A rectangular, loaf-shaped tin or dish of between 750ml-1 litre capacity (and preferably one that also has a lid) is about the right size and shape for cooking this simple pâté.

Preheat oven to 300°F/ 150°C/Gas mark 2. Line the terrine with the f bacon by placing 2 rashers end to end in the base of the dish and allowing them to come up the sides and flop out over the rim of the dish. Continue placing rashers in this manner along the length of the dish.

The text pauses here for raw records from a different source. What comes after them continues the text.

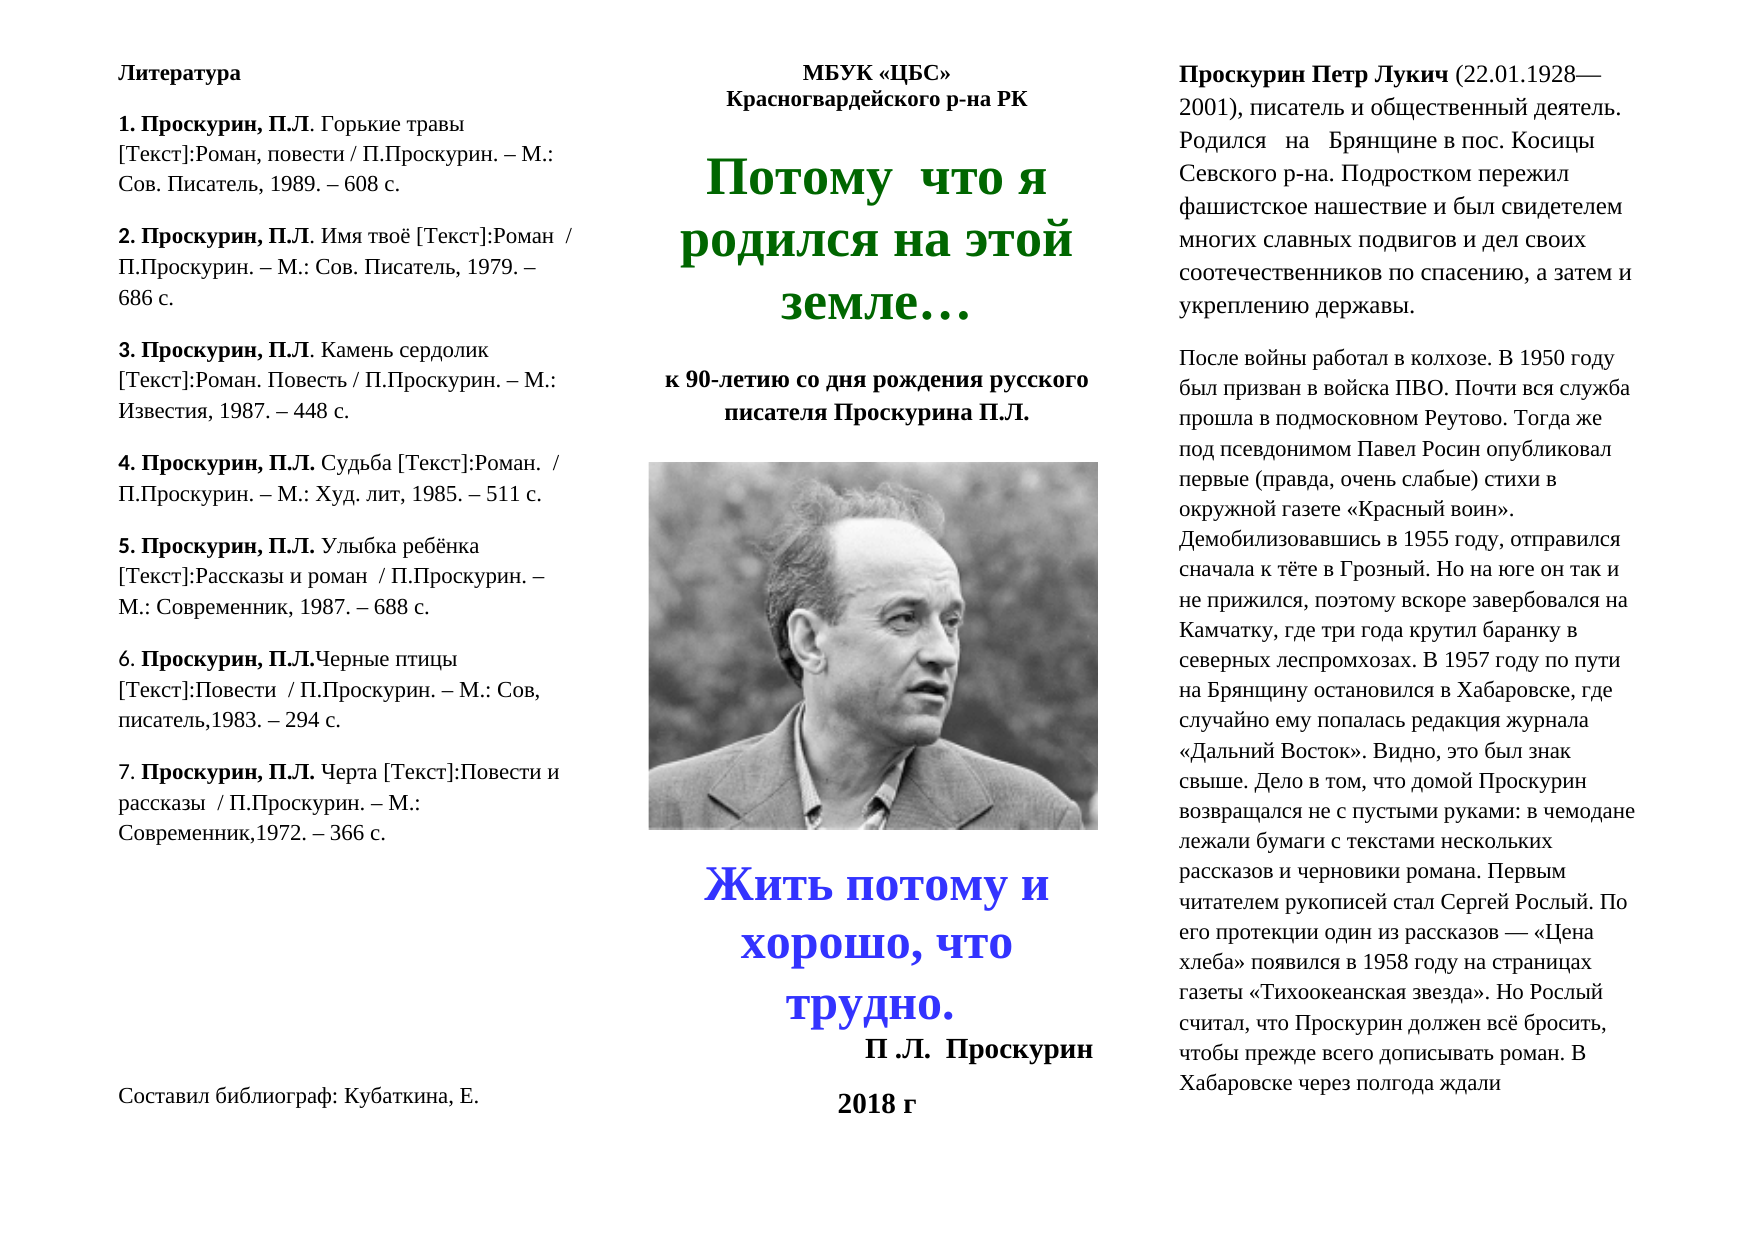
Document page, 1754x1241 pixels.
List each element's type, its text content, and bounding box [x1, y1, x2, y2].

text 7. Проскурин, П.Л. Черта [Текст]:Повести и рассказы / П.Проскурин. – М.: Современник,1972. – 366 с. [118, 757, 575, 845]
text 3. Проскурин, П.Л. Камень сердолик [Текст]:Роман. Повесть / П.Проскурин. – М.: Известия, 1987. – 448 с. [118, 335, 575, 423]
text Красногвардейского р-на РК [648, 85, 1105, 112]
text 4. Проскурин, П.Л. Судьба [Текст]:Роман. / П.Проскурин. – М.: Худ. лит, 1985. – 511 с. [118, 448, 575, 506]
text Проскурин Петр Лукич (22.01.1928—2001), писатель и общественный деятель. Родился на Брянщине в пос. Косицы Севского р-на. Подростком пережил фашистское нашествие и был свидетелем многих славных подвигов и дел своих соотечественников по спасению, а затем и укреплению державы. [1179, 59, 1636, 319]
text 6. Проскурин, П.Л.Черные птицы [Текст]:Повести / П.Проскурин. – М.: Сов, писатель,1983. – 294 с. [118, 644, 575, 732]
text Литература [118, 59, 575, 85]
text 2. Проскурин, П.Л. Имя твоё [Текст]:Роман / П.Проскурин. – М.: Сов. Писатель, 1979. – 686 с. [118, 222, 575, 310]
text 5. Проскурин, П.Л. Улыбка ребёнка [Текст]:Рассказы и роман / П.Проскурин. – М.: Современник, 1987. – 688 с. [118, 531, 575, 619]
text к 90-летию со дня рождения русского писателя Проскурина П.Л. [648, 364, 1105, 426]
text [1179, 344, 1636, 1095]
picture [648, 462, 1098, 830]
text Жить потому и хорошо, что трудно. П .Л. Проскурин [648, 854, 1105, 1065]
text МБУК «ЦБС» [648, 59, 1105, 85]
text Потому что я родился на этой земле… [648, 144, 1105, 331]
text Составил библиограф: Кубаткина, Е. [118, 1082, 575, 1108]
text 1. Проскурин, П.Л. Горькие травы [Текст]:Роман, повести / П.Проскурин. – М.: Сов. Писатель, 1989. – 608 с. [118, 110, 575, 197]
text 2018 г [648, 1086, 1105, 1119]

Thoroughly mix together all the other ingredients, pour into the bacon-lined dish and neatly fold over the bacon to fully enclose. Lay a buttered sheet of foil over the surface, lightly press down and then crimp around the edges to seal. Place in a deep roasting dish and fill with hot water so that it comes two-thirds of the way up the sides of the terrine dish. Place in the oven and cook for 11/2 hours. Take out and carefully lift off the foil.

When the pâté is cooked, remove from the water bath and allow to cool and rest for 10 minutes. Now place the terrine on a tray and take a piece of wood or heavy cardboard shaped to fit the opening of the terrine dish and wrap it first in cling film, then foil. Place on top of the pâté and weight down with a few tins (juices will run out and over the dish into the tray, but don't worry, as these can be poured back into the dish later). Keep weighed down for at least an hour, pour back those juices and refrigerate for at least 24 hours before eating. This pâté will keep fresh and good (well covered), for about five or six days.